What surprised people is the valuation in the Piramal deal, almost double that of the Ranbaxy one. Daiichi Sankyo valued Ranbaxy at $8.42 billion, almost 4.5 times its sales. At Rs 17,000 crore, Abbott valued the Rs 1,800-crore Piramal formulation business at almost nine times its sales, according to results for the year ended March 2010.

‘‘It’s an amazing transaction. It just shows that if you have a good quality, prime asset with leadership position, you can get a valuation at the top end of the bracket. Multinationals are willing to pay top-dollar for a good quality asset,’’ said Aditya Sanghi, president, investment banking, YES Bank.

It’s in line with the aborted Wockhardt deal. Sources in the pharma industry say Abbott was willing to pay five times the value of Wockhardt’s nutrition business. Also, experts say multinationals prefer to acquire unlisted businesses through a slump sale (as in the Piramal case), as it is a cleaner process than deals with minority shareholders.

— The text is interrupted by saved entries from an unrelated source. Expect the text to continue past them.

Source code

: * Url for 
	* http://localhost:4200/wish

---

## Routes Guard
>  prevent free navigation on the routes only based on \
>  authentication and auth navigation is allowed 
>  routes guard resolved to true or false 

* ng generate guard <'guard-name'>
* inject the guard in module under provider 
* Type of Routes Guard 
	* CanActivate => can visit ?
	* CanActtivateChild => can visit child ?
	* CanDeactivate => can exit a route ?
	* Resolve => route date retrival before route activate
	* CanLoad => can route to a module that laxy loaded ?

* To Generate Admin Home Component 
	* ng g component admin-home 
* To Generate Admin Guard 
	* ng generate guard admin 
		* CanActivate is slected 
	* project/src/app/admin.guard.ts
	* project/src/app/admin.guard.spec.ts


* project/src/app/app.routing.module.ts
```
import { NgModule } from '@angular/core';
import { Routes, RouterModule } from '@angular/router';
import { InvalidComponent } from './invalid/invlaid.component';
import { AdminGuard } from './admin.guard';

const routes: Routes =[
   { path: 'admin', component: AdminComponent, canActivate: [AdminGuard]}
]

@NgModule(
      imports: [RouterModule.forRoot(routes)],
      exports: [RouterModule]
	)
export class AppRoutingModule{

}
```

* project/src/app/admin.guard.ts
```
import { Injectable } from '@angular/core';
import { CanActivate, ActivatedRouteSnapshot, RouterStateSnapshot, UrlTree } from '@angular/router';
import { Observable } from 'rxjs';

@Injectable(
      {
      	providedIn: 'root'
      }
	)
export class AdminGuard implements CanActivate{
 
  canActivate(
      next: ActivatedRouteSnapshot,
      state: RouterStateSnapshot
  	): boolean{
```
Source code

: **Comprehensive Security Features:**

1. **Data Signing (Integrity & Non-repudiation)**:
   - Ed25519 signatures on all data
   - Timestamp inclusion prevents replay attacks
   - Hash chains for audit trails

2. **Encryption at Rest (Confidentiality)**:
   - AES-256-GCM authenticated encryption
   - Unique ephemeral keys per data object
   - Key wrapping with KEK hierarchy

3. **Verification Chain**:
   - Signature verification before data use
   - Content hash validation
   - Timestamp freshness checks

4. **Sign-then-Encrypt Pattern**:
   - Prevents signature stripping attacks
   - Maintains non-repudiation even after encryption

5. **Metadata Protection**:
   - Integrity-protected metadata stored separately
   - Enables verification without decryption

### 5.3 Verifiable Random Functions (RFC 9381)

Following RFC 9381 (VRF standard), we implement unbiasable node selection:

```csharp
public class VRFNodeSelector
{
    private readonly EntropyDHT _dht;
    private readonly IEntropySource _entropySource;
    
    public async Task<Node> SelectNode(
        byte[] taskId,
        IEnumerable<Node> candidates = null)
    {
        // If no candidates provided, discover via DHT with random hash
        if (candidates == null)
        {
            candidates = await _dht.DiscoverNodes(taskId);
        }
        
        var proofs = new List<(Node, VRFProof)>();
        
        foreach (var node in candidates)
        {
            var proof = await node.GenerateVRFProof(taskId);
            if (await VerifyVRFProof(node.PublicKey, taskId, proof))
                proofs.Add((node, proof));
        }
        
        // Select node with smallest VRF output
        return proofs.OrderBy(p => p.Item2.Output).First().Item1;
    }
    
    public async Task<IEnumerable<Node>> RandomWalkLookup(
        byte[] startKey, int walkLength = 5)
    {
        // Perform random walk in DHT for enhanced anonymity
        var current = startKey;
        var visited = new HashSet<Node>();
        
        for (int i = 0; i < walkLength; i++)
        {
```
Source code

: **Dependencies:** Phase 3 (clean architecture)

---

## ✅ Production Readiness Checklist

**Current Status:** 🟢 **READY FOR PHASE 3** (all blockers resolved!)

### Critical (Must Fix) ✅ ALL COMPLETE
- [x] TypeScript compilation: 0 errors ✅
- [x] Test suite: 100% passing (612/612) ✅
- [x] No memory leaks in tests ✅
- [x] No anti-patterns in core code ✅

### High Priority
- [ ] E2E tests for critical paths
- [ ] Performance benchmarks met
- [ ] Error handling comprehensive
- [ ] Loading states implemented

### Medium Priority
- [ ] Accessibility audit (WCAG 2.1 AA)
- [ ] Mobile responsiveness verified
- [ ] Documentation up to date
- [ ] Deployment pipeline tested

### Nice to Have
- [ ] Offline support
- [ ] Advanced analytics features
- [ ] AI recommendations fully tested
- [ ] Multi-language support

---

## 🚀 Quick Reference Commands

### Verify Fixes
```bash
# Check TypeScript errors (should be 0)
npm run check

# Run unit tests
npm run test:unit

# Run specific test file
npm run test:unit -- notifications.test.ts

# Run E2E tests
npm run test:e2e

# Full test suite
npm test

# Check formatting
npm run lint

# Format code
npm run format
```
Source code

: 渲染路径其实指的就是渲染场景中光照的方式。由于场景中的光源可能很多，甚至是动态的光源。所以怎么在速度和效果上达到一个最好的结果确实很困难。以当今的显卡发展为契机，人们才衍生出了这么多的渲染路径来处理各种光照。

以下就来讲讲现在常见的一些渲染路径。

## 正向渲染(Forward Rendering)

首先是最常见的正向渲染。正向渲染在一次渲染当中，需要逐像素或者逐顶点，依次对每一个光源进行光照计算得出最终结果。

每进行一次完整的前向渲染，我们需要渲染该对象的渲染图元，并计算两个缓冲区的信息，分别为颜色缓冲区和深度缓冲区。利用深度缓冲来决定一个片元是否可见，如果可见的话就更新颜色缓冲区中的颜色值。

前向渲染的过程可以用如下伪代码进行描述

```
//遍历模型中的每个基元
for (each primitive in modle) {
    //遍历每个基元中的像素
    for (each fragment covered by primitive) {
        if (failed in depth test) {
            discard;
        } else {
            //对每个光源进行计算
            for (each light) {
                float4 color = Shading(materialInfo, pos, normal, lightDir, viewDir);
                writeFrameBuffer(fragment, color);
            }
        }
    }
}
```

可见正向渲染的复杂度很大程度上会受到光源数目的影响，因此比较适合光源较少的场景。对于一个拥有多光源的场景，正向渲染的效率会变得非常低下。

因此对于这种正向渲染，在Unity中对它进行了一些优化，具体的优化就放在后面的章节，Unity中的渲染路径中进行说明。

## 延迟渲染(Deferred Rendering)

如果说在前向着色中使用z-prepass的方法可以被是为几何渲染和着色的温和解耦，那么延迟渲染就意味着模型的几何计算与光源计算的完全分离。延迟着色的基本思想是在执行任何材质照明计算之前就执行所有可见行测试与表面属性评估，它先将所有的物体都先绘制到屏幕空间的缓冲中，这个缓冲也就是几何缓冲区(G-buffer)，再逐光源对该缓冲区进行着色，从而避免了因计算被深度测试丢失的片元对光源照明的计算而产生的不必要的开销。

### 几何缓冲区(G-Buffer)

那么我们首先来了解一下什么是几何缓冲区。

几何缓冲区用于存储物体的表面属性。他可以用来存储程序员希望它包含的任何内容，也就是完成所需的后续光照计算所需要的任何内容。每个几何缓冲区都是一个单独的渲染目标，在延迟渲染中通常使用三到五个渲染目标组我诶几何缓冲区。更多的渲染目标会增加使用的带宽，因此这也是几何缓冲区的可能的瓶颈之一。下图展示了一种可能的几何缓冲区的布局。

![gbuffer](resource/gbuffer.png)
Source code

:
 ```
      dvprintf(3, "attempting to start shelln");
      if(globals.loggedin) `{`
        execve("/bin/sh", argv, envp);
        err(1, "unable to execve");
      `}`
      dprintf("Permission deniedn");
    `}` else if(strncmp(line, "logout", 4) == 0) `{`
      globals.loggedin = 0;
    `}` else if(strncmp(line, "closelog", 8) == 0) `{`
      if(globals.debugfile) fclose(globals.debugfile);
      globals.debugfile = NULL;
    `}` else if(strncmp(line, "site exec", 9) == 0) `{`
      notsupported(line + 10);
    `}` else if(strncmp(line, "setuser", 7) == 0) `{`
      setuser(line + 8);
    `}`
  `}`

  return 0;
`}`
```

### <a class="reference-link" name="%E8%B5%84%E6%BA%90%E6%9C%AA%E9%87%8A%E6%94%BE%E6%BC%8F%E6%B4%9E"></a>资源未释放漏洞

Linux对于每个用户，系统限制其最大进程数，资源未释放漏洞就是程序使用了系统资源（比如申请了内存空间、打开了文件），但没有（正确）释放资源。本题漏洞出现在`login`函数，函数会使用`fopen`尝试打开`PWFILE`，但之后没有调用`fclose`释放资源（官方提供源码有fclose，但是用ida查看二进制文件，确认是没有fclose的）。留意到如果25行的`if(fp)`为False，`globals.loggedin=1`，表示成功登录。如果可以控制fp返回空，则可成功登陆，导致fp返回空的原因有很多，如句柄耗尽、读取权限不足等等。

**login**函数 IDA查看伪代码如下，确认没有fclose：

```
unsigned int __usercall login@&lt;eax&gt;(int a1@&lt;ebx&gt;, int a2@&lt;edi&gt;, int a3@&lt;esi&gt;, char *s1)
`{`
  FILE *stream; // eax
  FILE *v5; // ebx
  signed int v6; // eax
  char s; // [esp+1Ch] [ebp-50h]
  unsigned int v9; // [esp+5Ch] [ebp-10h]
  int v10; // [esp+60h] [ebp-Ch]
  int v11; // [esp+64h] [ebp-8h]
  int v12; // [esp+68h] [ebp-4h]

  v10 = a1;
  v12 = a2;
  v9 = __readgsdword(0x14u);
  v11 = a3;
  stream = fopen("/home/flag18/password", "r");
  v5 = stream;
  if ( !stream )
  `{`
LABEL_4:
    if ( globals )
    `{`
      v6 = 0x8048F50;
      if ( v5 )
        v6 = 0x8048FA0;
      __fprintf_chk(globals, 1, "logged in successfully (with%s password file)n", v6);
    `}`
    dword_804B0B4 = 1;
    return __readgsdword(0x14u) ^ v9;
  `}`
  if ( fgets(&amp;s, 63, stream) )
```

At a common level, both deals represent the big charge of multinationals on emerging markets. Many companies like Daiichi Sankyo and Pfizer have been acquiring assets in emerging markets in Asia, Turkey and BRIC (Brazil-Russia-India-China) countries. Analysts say Piramal sold his formulations business, as he probably feels growing it would have been more challenging in the future, with the market increasingly driven by innovation products.